Nairobi auf einen Blick
Die Hauptstadt von Kenia ist primär als Startpunkt für Safaris bekannt. Tatsächlich nutzen die meisten Reisenden Nairobi als Basis, um bei organisierten Ausflügen Löwen, Büffel, Nashörner und Leoparden in freier Wildbahn zu erleben. Es wäre jedoch ein Fehler, die Stadt selbst bei der Reiseplanung zu ignorieren.
Ganz nah an der Tierwelt
Du musst nicht zwingend eine weite Safari buchen, um Natur zu erleben. Der Nairobi-Nationalpark liegt weniger als 10 Kilometer vom Stadtzentrum entfernt und umfasst 120 Quadratkilometer Wildnis, in denen du Zebras, Gnus und sogar Flusspferde beobachten kannst. Ein absolutes Muss ist zudem das David Sheldrick Elephant Orphanage. Seit der Gründung im Jahr 1977 kümmert sich das Team um verwaiste Elefantenkälber, und es ist ein besonderer Moment, die Tiere bei der Flaschenfütterung zu sehen. Ebenso solltest du das Giraffe Center einplanen, das sich für den Erhalt der Rothschild-Giraffen einsetzt. Von einer erhöhten Plattform aus kannst du diese Tiere füttern und aus nächster Nähe beobachten.
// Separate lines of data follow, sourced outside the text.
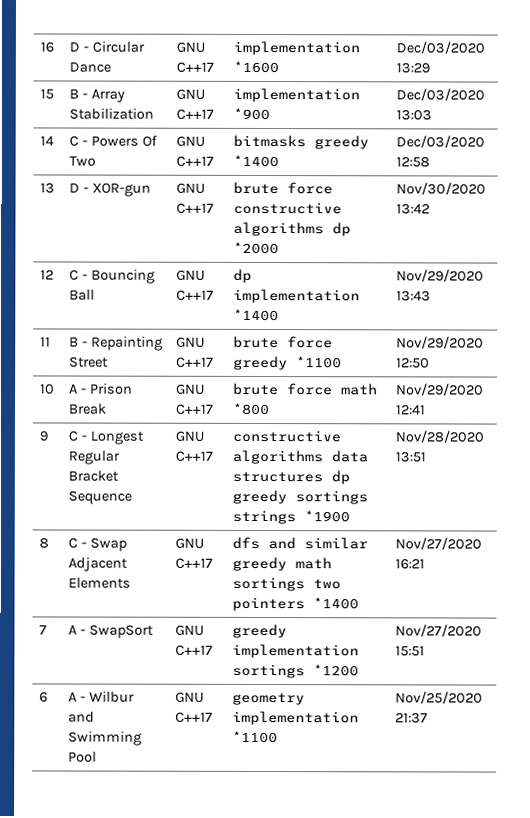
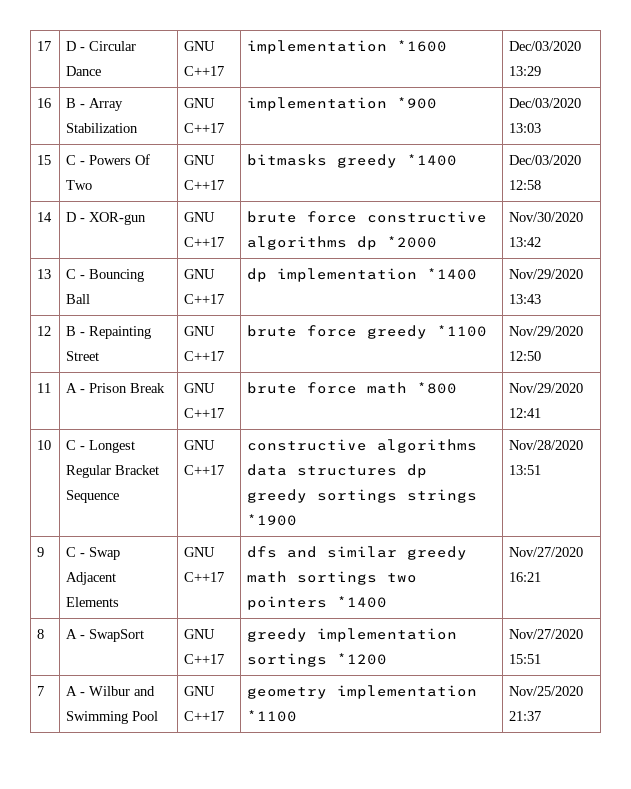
[40,41,55,53] 16 -> [37,41,52,51] 17
[40,88,55,100] 15 -> [37,98,52,108] 16
[40,135,55,146] 14 -> [37,155,52,165] 15
[40,182,56,194] 13 -> [37,212,53,222] 14
[40,269,55,280] 12 -> [37,269,52,279] 13
[40,336,52,347] 11 -> [37,326,52,336] 12
[40,383,56,395] 10 -> [37,383,52,393] 11
[39,430,49,442] 9 -> [37,440,52,450] 10
[39,537,50,549] 8 -> [37,547,45,557] 9
[39,624,48,635] 7 -> [37,629,45,639] 8
[39,691,49,703] 6 -> [37,686,45,696] 7

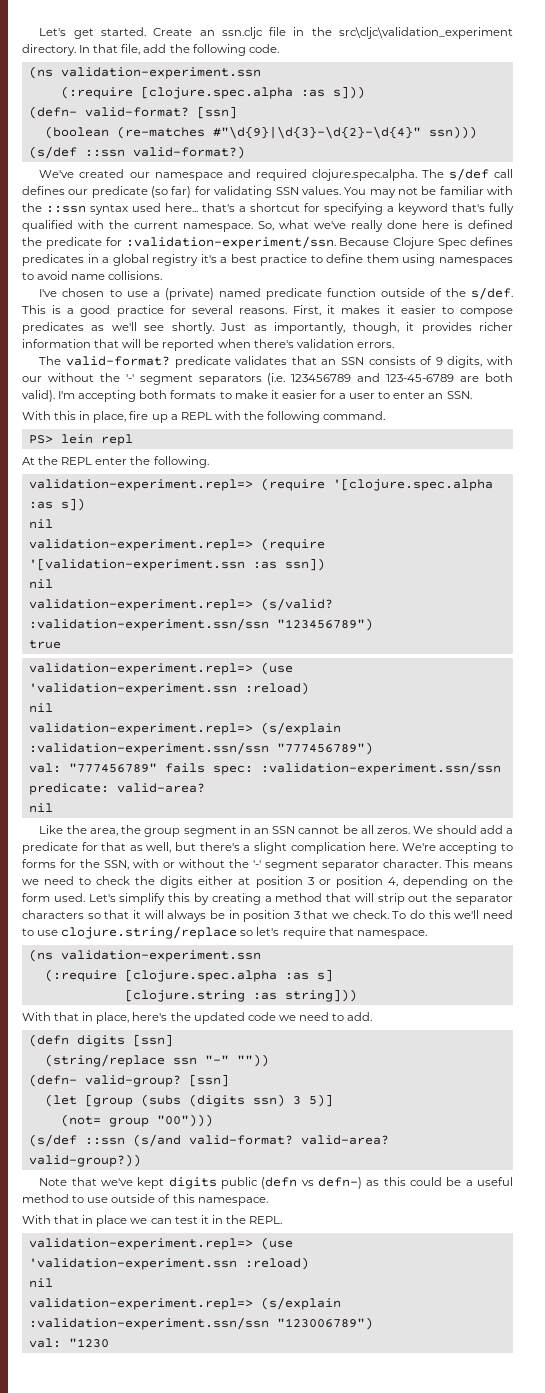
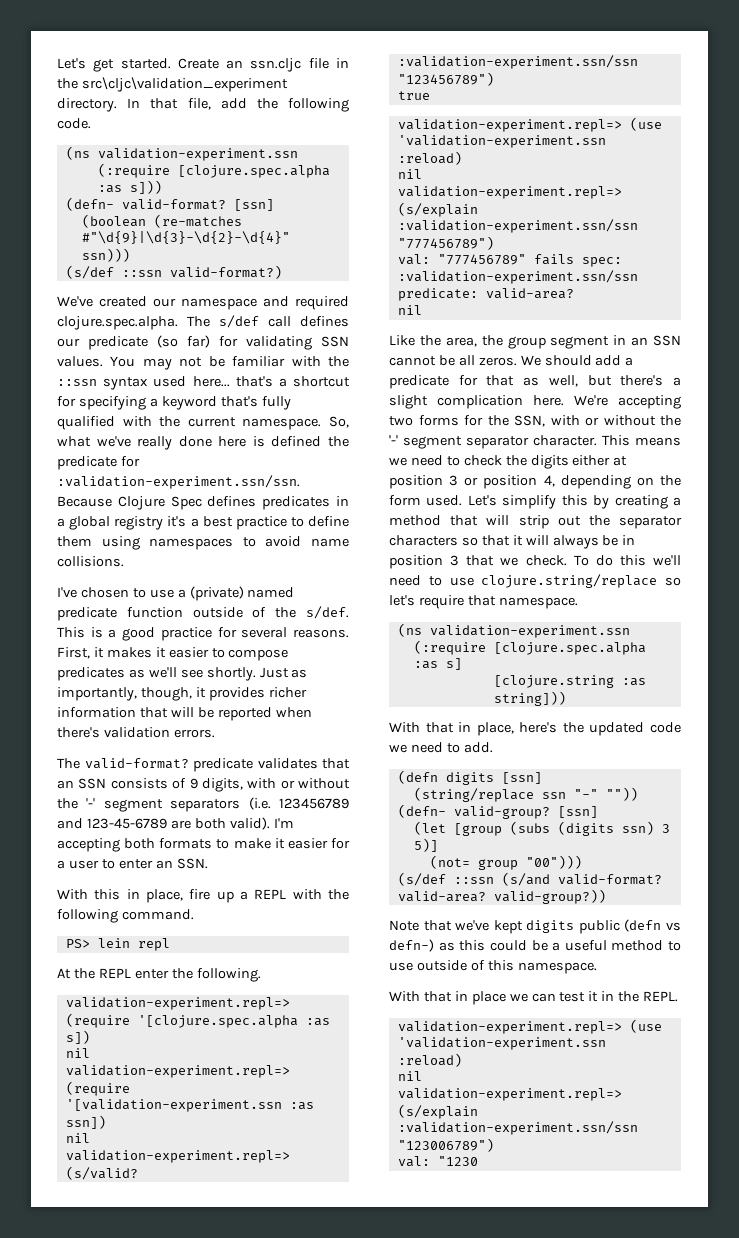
[125,236,336,249] :validation-experiment/ssn. -> [57,475,300,489] :validation-experiment.ssn/ssn.
[22,376,42,382] our -> [280,780,295,789] or
[501,843,514,851] to -> [389,416,413,426] two

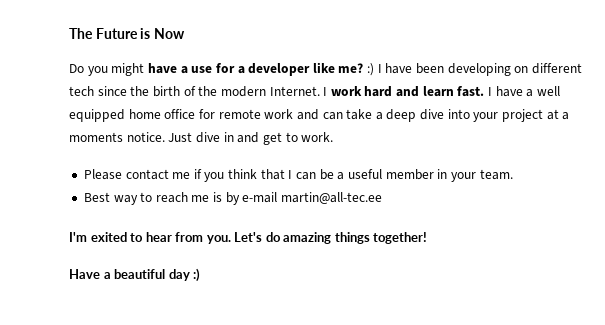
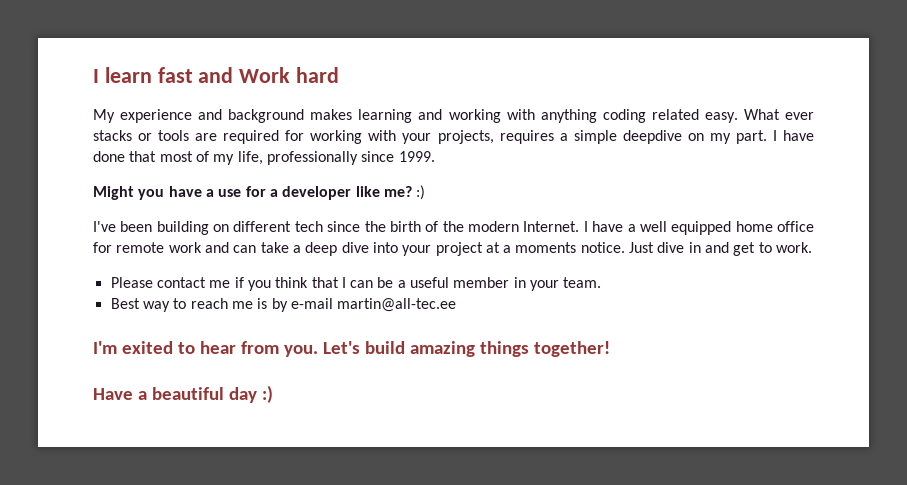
[69,28,185,39] [69,63,145,76] The Future is Now // Do you might -> [93,67,340,83] [93,109,814,123] [93,130,814,144] [93,151,435,165] [93,186,165,200] I learn fast and Work hard // My experience and background makes learning and working with anything coding related easy. What ever stacks or tools are required for working with your projects, requires a simple deepdive on my part. I have done that most of my life, professionally since 1999. // Might you
[377,63,511,76] I have been developing -> [93,221,209,235] // I've been building
[330,86,493,97] work hard and learn fast. I -> (588, 226) none
[265,232,281,242] do -> [364,341,405,354] build

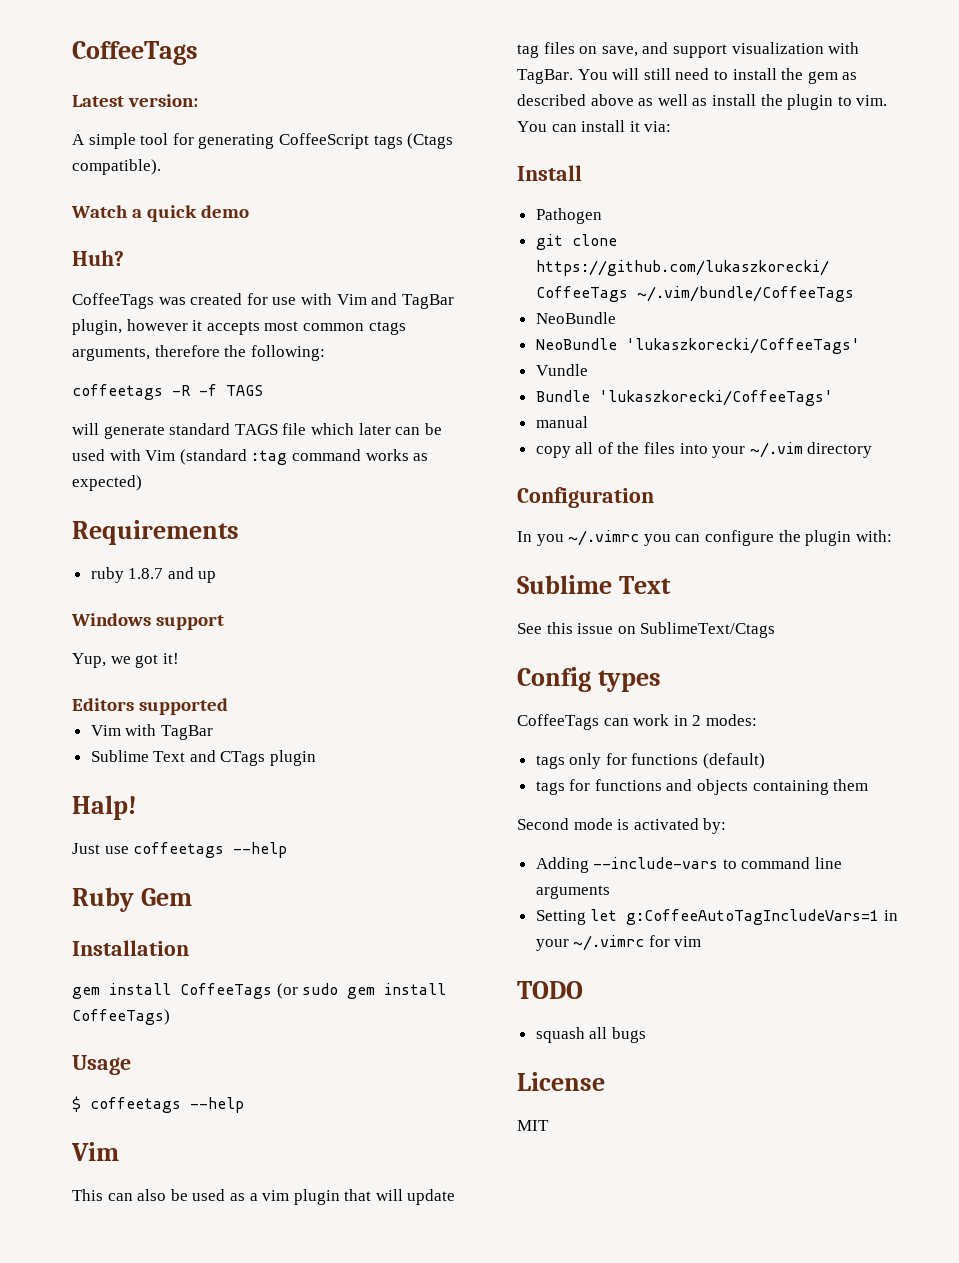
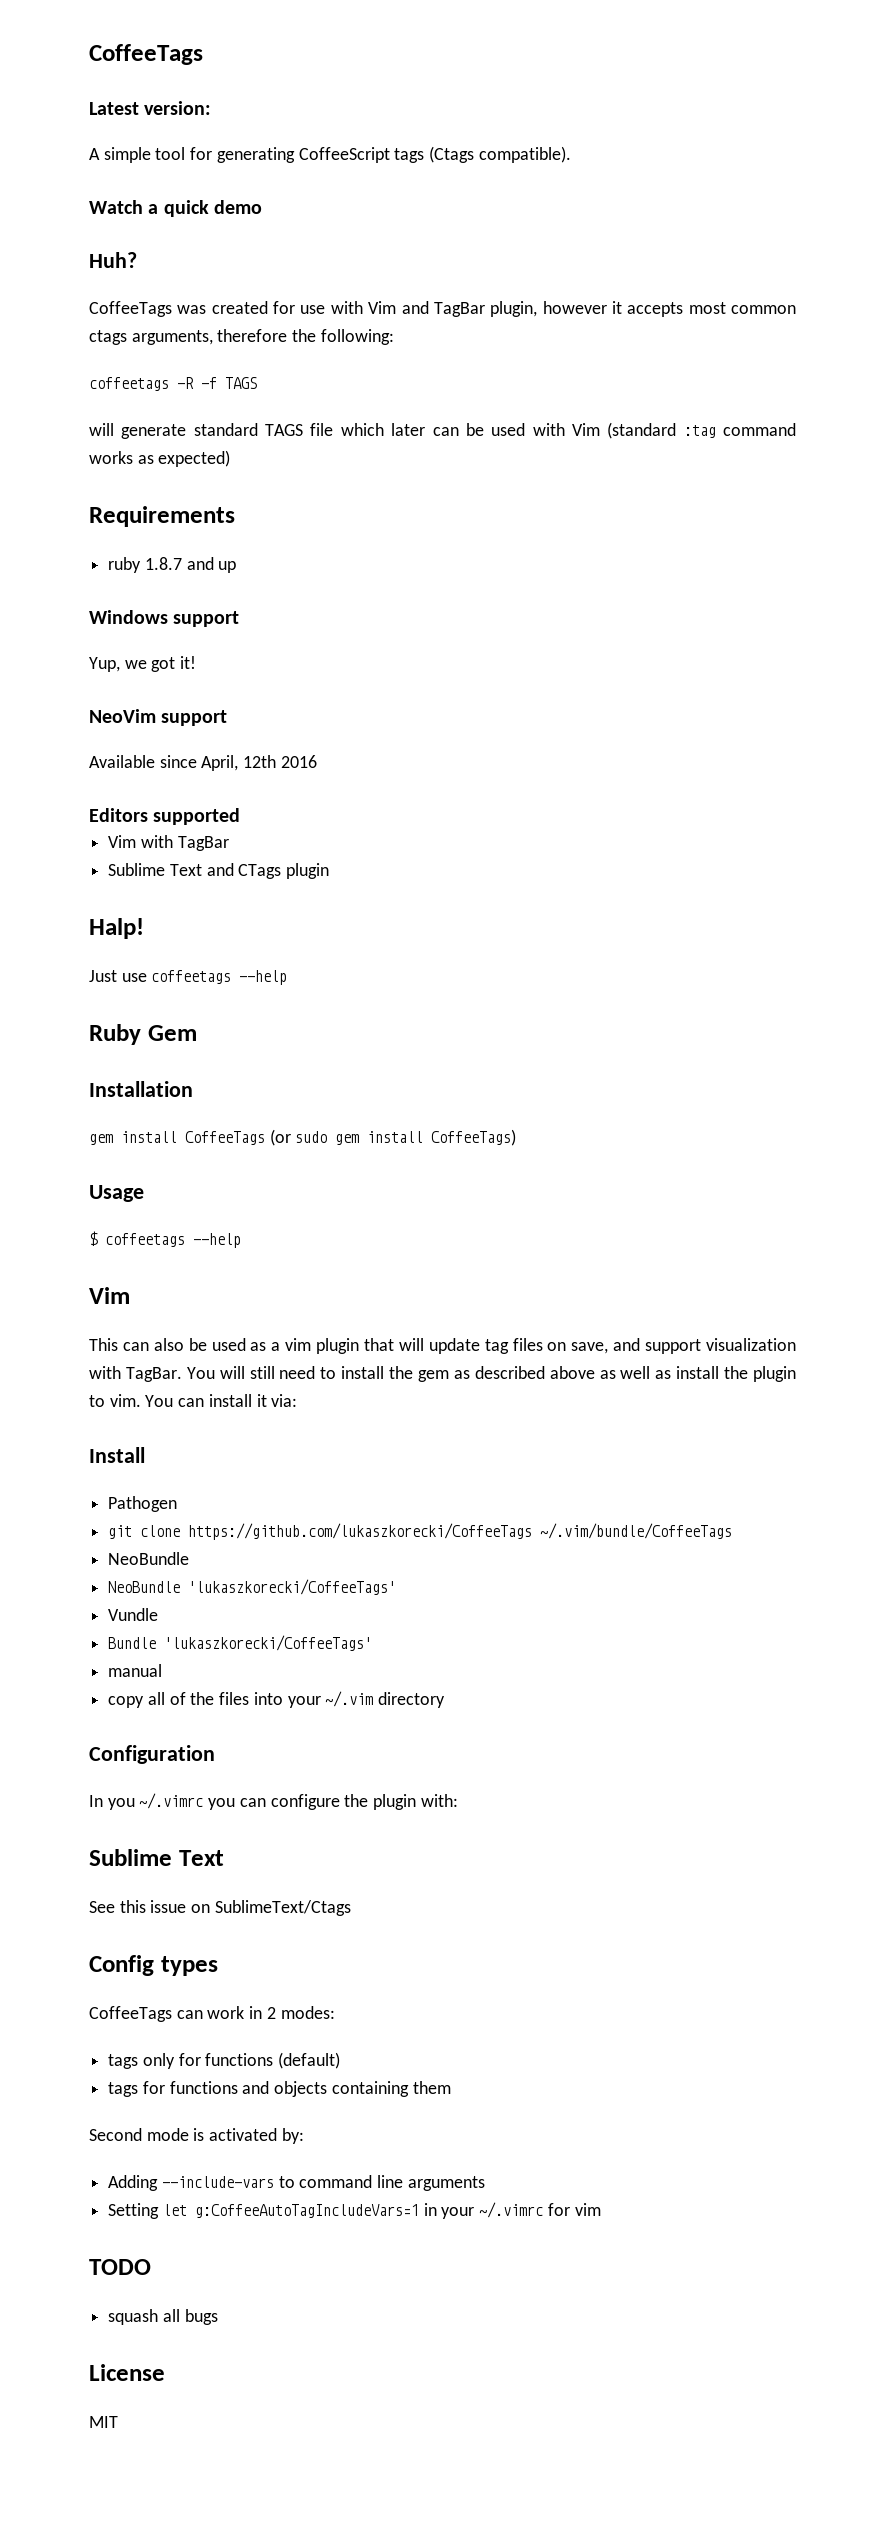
(179, 658) none -> [89,709,228,726] [89,755,317,771] // NeoVim support // Available since April, 12th 2016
Aber auch abseits der Tiere bietet Nairobi viel: Die Uhuru- und Hell's Gate-Parks sind ideale Orte für Wanderungen und Treks in einer beeindruckenden Landschaft.
Zwischen Tradition...
Das Stadtzentrum von Nairobi bietet genug Abwechslung für mehrere Tage. Um ein Gefühl für die kenianische Kultur zu bekommen, empfiehlt sich ein Besuch auf dem Maasai Market. Da der Markt täglich an einem anderen Ort stattfindet, musst du dich vorab kurz informieren, wo er heute aufgebaut ist. Dort kannst du dein Verhandlungsgeschick beim Kauf von lokalem Kunsthandwerk wie Skulpturen, Schmuck oder Stoffen unter Beweis stellen. Wenn du tiefer in das Leben und die Bräuche der einheimischen Stämme eintauchen möchtest, ist das Bomas of Kenya die richtige Adresse. Das Kulturzentrum zeigt maßstabsgetreue Nachbildungen traditioneller Wohnhäuser von einem Dutzend lokaler Stämme. Täglich findet dort zudem eine Tanzaufführung mit rund 50 Sängern und Tänzern statt.
...und Moderne
Vergiss nicht, dass Nairobi heute eine moderne Metropole und ein bedeutendes politisches, finanzielles und universitäres Zentrum in Afrika ist. Das unterstreicht der Kenyatta International Convention Centre besonders gut. Der markante Bau aus Glas und Stahl beherbergt den Senat, eine überdachte Galerie und ein Amphitheater. Besonders lohnenswert ist das Restaurant in der 105 Meter hohen Turmspitze, das dir zum Mittagessen einen hervorragenden Panoramablick über die Stadt bietet.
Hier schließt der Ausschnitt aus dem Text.